(What is required) Copy the data exactly as it appears, and do not include any pictures.

(Data to examine)
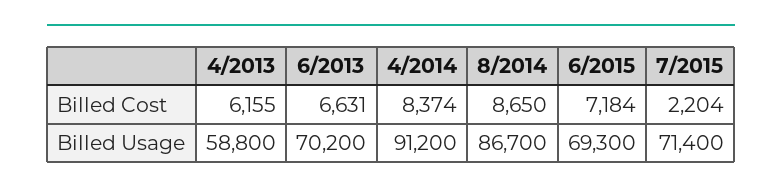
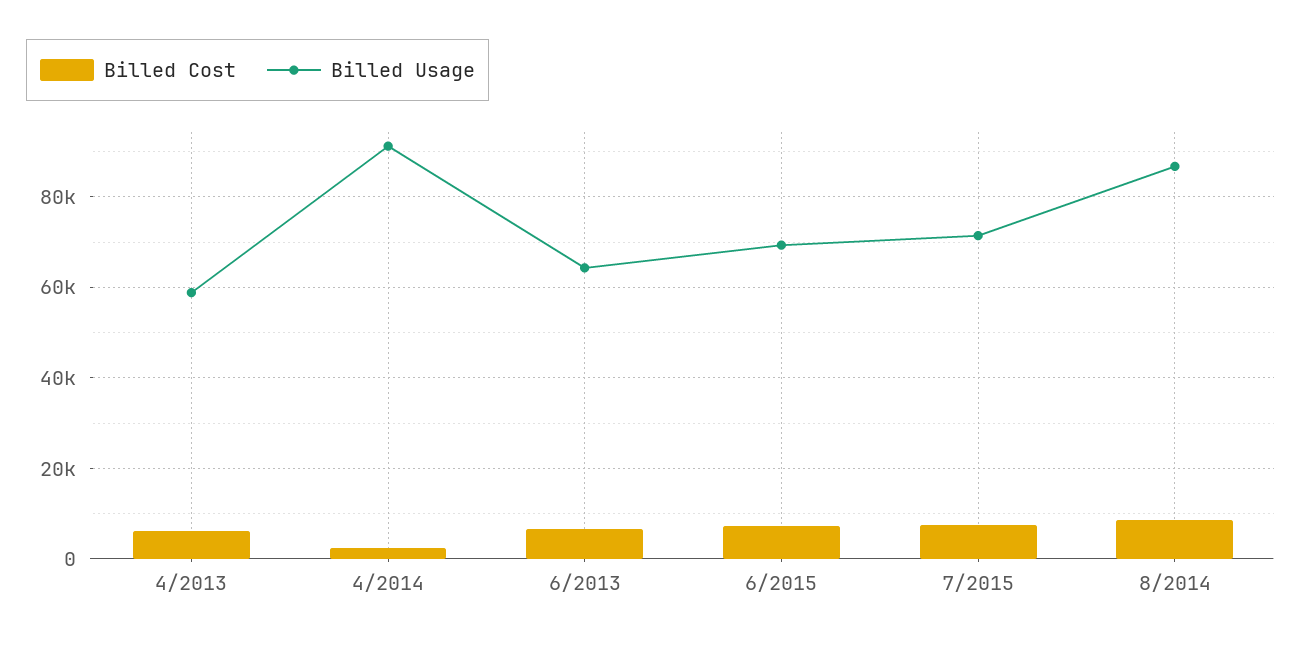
  {
    "Billed Cost": {
      "4/2013": 6155,
      "6/2013": 6631,
-     "4/2014": 8374,
+     "4/2014": 2000,
      "8/2014": 8650,
      "6/2015": 7184,
-     "7/2015": 2204
+     "7/2015": 8000
    },
    "Billed Usage": {
      "4/2013": 58800,
-     "6/2013": 70200,
+     "6/2013": 64000,
      "4/2014": 91200,
      "8/2014": 86700,
      "6/2015": 69300,
      "7/2015": 71400
    }
  }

(Exercise output)
  {
    "Billed Cost": {
      "4/2013": 6155,
      "6/2013": 6631,
-     "4/2014": 8374,
+     "4/2014": 2000,
      "8/2014": 8650,
      "6/2015": 7184,
-     "7/2015": 2204
+     "7/2015": 8000
    },
    "Billed Usage": {
      "4/2013": 58800,
-     "6/2013": 70200,
+     "6/2013": 64000,
      "4/2014": 91200,
      "8/2014": 86700,
      "6/2015": 69300,
      "7/2015": 71400
    }
  }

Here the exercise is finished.